**ACTION ITEM**
What lines below hold the string "Ariyadi"? Copy them all.

**MATERIAL FOR THIS TASK**

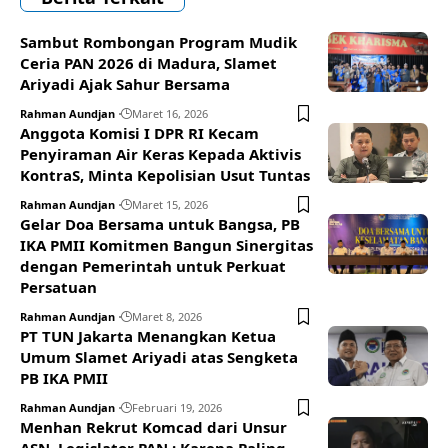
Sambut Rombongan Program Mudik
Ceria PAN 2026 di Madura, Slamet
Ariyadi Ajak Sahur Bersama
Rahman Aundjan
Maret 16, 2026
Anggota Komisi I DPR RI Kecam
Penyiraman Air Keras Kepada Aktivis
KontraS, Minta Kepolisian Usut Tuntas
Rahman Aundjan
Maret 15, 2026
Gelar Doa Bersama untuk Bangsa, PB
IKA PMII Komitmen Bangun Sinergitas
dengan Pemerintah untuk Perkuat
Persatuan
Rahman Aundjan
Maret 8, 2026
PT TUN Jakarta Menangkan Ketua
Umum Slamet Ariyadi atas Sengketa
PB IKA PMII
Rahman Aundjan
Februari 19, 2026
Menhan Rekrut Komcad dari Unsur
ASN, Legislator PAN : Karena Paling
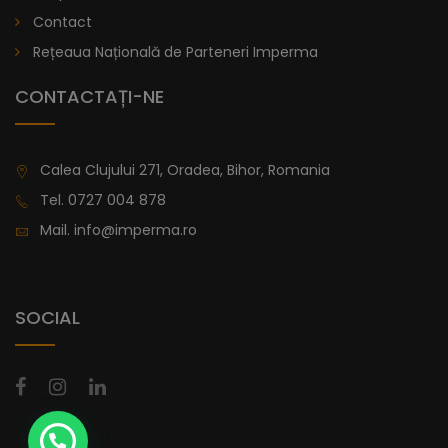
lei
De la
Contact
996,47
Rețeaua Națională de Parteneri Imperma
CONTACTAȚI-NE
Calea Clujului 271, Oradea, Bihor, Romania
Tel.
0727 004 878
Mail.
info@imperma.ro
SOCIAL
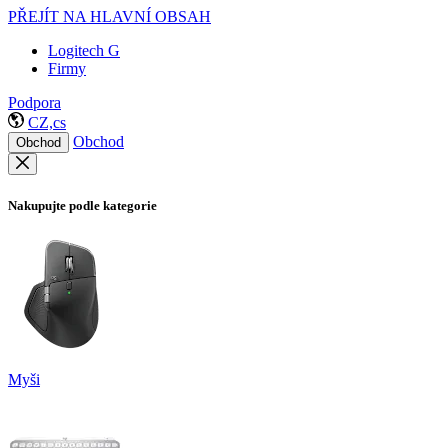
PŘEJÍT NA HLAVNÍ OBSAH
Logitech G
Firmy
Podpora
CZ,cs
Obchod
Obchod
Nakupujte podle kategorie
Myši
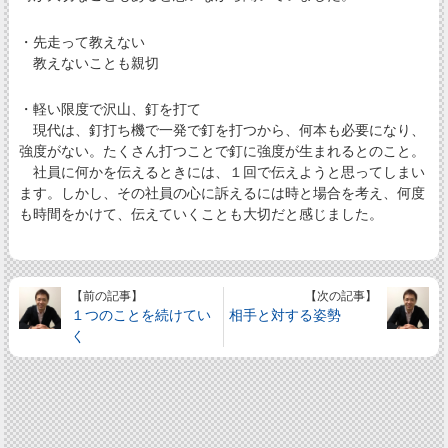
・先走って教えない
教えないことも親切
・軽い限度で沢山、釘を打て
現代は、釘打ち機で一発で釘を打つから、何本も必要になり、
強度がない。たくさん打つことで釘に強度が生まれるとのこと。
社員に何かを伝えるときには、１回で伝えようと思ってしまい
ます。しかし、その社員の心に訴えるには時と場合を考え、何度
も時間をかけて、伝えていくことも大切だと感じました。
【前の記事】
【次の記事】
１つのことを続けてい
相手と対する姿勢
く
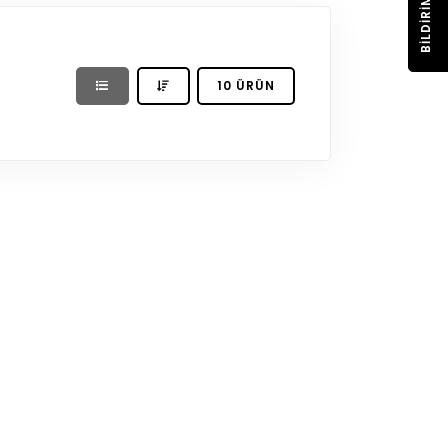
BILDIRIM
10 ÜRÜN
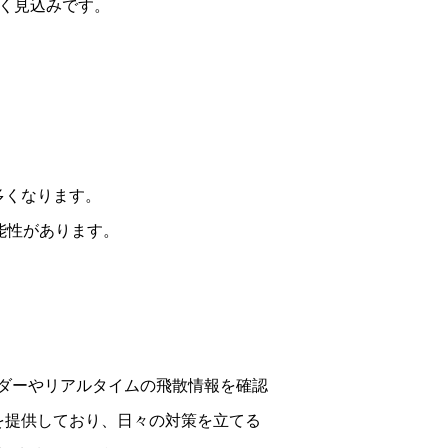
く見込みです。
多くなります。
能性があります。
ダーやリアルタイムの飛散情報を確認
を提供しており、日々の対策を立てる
---
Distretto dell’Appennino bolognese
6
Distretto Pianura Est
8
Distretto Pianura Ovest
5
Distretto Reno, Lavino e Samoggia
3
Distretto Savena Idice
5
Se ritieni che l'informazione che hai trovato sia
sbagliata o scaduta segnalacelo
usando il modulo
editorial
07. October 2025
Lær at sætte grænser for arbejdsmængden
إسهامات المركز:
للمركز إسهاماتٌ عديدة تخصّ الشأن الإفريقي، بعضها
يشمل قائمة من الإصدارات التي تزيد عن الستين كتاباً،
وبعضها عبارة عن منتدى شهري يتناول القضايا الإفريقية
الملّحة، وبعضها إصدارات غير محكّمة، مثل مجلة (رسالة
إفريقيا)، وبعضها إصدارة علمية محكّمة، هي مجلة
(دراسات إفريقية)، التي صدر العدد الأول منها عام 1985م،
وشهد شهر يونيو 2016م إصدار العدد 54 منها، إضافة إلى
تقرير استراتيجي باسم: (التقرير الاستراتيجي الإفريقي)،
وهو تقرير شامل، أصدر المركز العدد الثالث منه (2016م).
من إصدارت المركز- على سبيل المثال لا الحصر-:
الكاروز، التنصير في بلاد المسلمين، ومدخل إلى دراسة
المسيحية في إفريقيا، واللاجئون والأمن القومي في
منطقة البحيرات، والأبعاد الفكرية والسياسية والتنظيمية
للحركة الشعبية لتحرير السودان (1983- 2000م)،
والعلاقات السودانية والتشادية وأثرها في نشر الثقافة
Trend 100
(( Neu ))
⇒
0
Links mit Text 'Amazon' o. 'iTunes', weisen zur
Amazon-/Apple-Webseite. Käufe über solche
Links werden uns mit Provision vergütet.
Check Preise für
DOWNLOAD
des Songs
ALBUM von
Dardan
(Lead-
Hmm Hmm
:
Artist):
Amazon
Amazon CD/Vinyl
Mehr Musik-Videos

**FINISHED EXERCISE**
Ariyadi Ajak Sahur Bersama
Umum Slamet Ariyadi atas Sengketa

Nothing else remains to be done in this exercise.